海洋深層水といっても、基本的には海水で、そのまま飲むことはできません。飲料用にする場合は脱塩します。脱塩した海洋深層水は名水と同じようにまろやかな舌触りと味で、コーヒーやお茶などに使うと味を引き立たせるといわれています。海洋深層水はこうした飲料水だけでなく、さまざまに活用されています。
海洋深層水の低温性を生かして冷房への利用を行なうことができます。汲み上げた海洋深層水はそのまま熱交換器を通すだけでいいのでエアコンのように冷媒を圧縮するためのコンプレッサなどを使う必要がないので、省エネを実現します。また土の中に埋め込んだパイプの中に海洋深層水を通して土の温度を下げることで夏場の高温に弱い野菜の栽培を可能にします。温度差発電の研究も行なわれています。表層の暖かな水で気化しやすい液体から蒸気をつくり、タービンを回して発電します。蒸気は深層の冷たい海水で再び液体に戻します。
低温でしかもバクテリアが少なく清浄であるため、海洋深層水を漁船の水槽に入れておくことで、獲ったばかりの魚介類の鮮度保持にも役立ちます。

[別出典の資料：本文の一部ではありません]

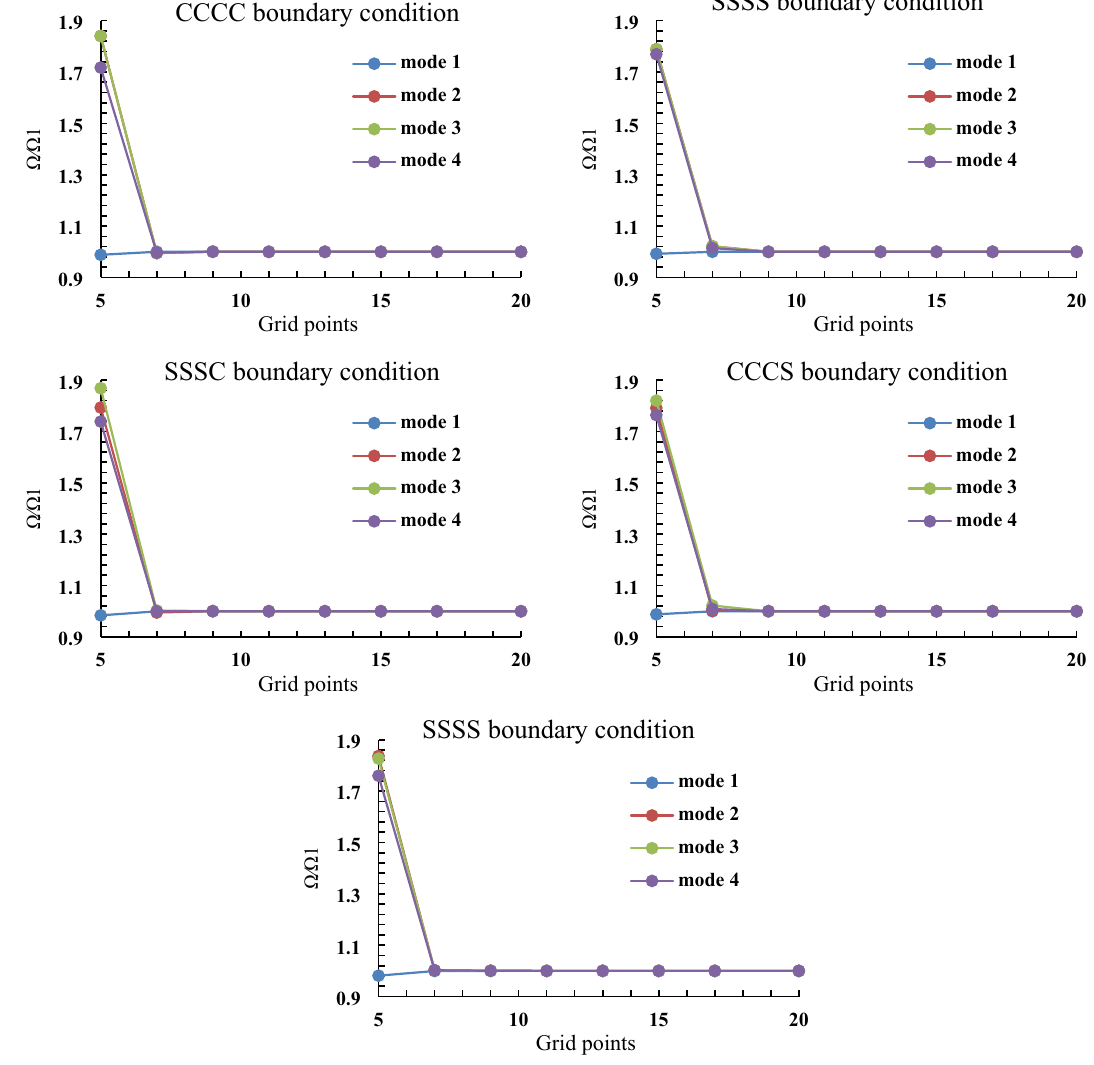
Fig. 6 convergence study of present model for different boundary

魚介類の養殖や安定的に出荷するための畜養施設にも利用ができます。


水を汲む様子
海洋深層水といっても海水の90%以上を占めています。そんな海洋深層水を多くの人や企業が求めています。表層水とは何かが違うようです。


海水の大部分は海洋深層水

 海水には地球上のほぼ全ての元素が溶け込んでいます。主な物質は塩化ナトリウムや塩化マグネシウムで、イオンの状態になっています。金や銀、鉄も溶け込んでいますが、あまりにも微量なため簡単に取り出すことはできません。こうした元素は地球上に約100種類存在しています。
元素のうち人体を構成している主要な成分である酸素、炭素、水素、窒素を除いたものはミネラルと呼ばれています。人の生命活動に必要とされるミネラルは分かっているものだけで40種類以上ですが、その中でもさらに重要とされているのがマグネシウム、カルシウム、リン、硫黄、カリウム、ナトリウム、塩素です。この他にもマンガン、モリブデン、銅などの微量な元素が含まれています。

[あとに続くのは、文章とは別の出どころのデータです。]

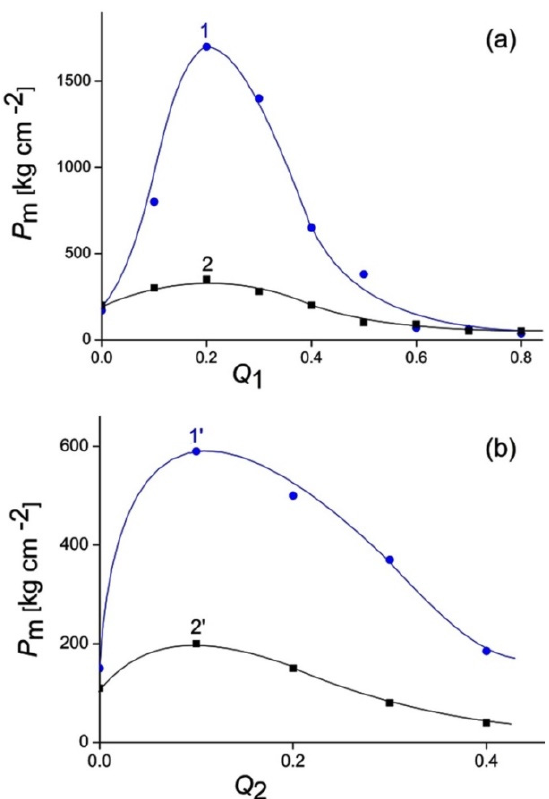
Figure 6. Mechanical strength of polymer–soil/sand crusts vs. composition of deposited IPEC for- mulations. ( a ) Cationic IPEC and ( b ) anionic IPEC; sand (1 and 1 ′ ) and soil (2 and 2 ′ ). formulations. ( a ) Cationic IPEC and ( b ) anionic IPEC; sand (1 and 1 (cid:48) ) and soil (2 and 2 (cid:48)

農作物が台風などによって海水をかぶると、塩害といって生育に悪影響を与えることは知られていますが、一方で海水が農業などに利用されてきたことはあまり知られていません。畑のカルシウムが不足してきた時は貝殻を、また微量の海水を撒くことでマグネシウムなどを補給してきました。さらに、酒造りの現場ではビール酵母や麹菌の働きが弱くなった時にも、微量の海水を加えていました。
ところでこれらの成分は海水であれば表層水にも海洋深層水にも含まれています。ただ、海洋深層水は表層水に比べてケイ酸塩、リン酸塩、硝酸塩が多く含まれています。こうした海洋深層水の特徴は取水地域によって大きく異なることはありません。

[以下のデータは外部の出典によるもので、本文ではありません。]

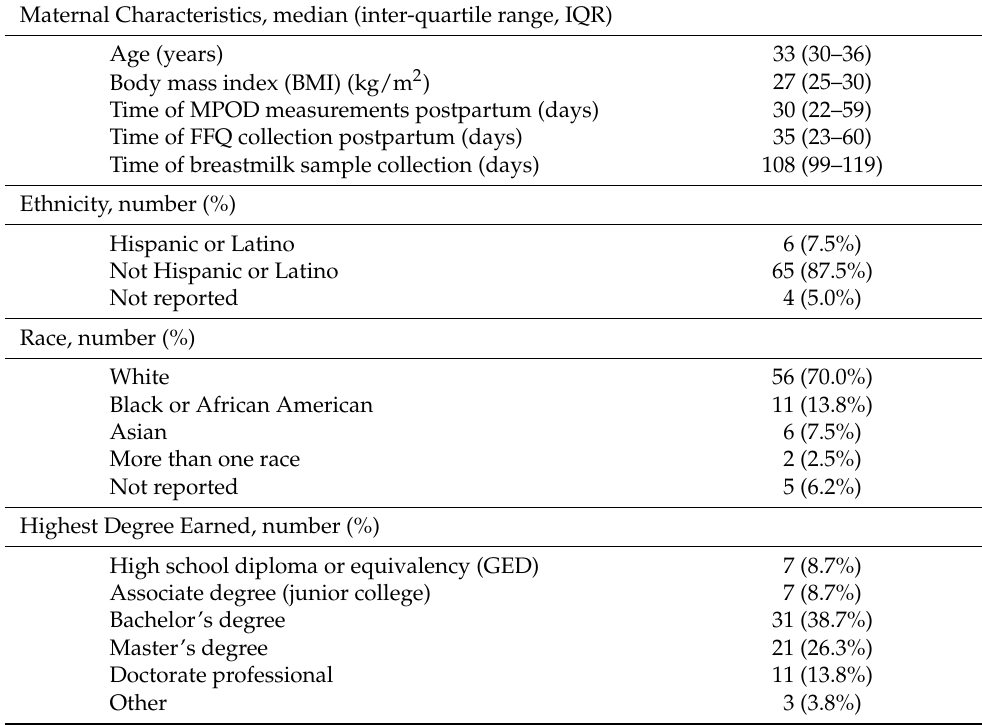
Table 1. Demographics of participants ( N =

海洋深層水と表層の海水との違いは低温で清浄、そしてミネラルが豊富ということくらいです。ところが海洋深層水は食品、健康、医療、エネルギー、農業、水産業などさまざまな分野で活用されています。そのため、海洋深層水は特別な水のように思われがちですが、地球上の海水のうち水深200m以深の水は90%にも達します。つまり、海洋深層水が特別な水なのではなく表層水の方が特別な水だと言えるのです。
表層の水は人為的な影響を受けやすい水です。海水に含まれるさまざま成分を供給する時に大きな役割を果たしているのが河川です。しかも表層の水こそが海中での食物連鎖の中心であり、地上の生物たちを支えているとも言えるのです。


海洋深層水を散布
希釈した海洋深層水を畑のさまざまな作物に散布することで、成長を促進させるなどの効果が実験でも確かめられています。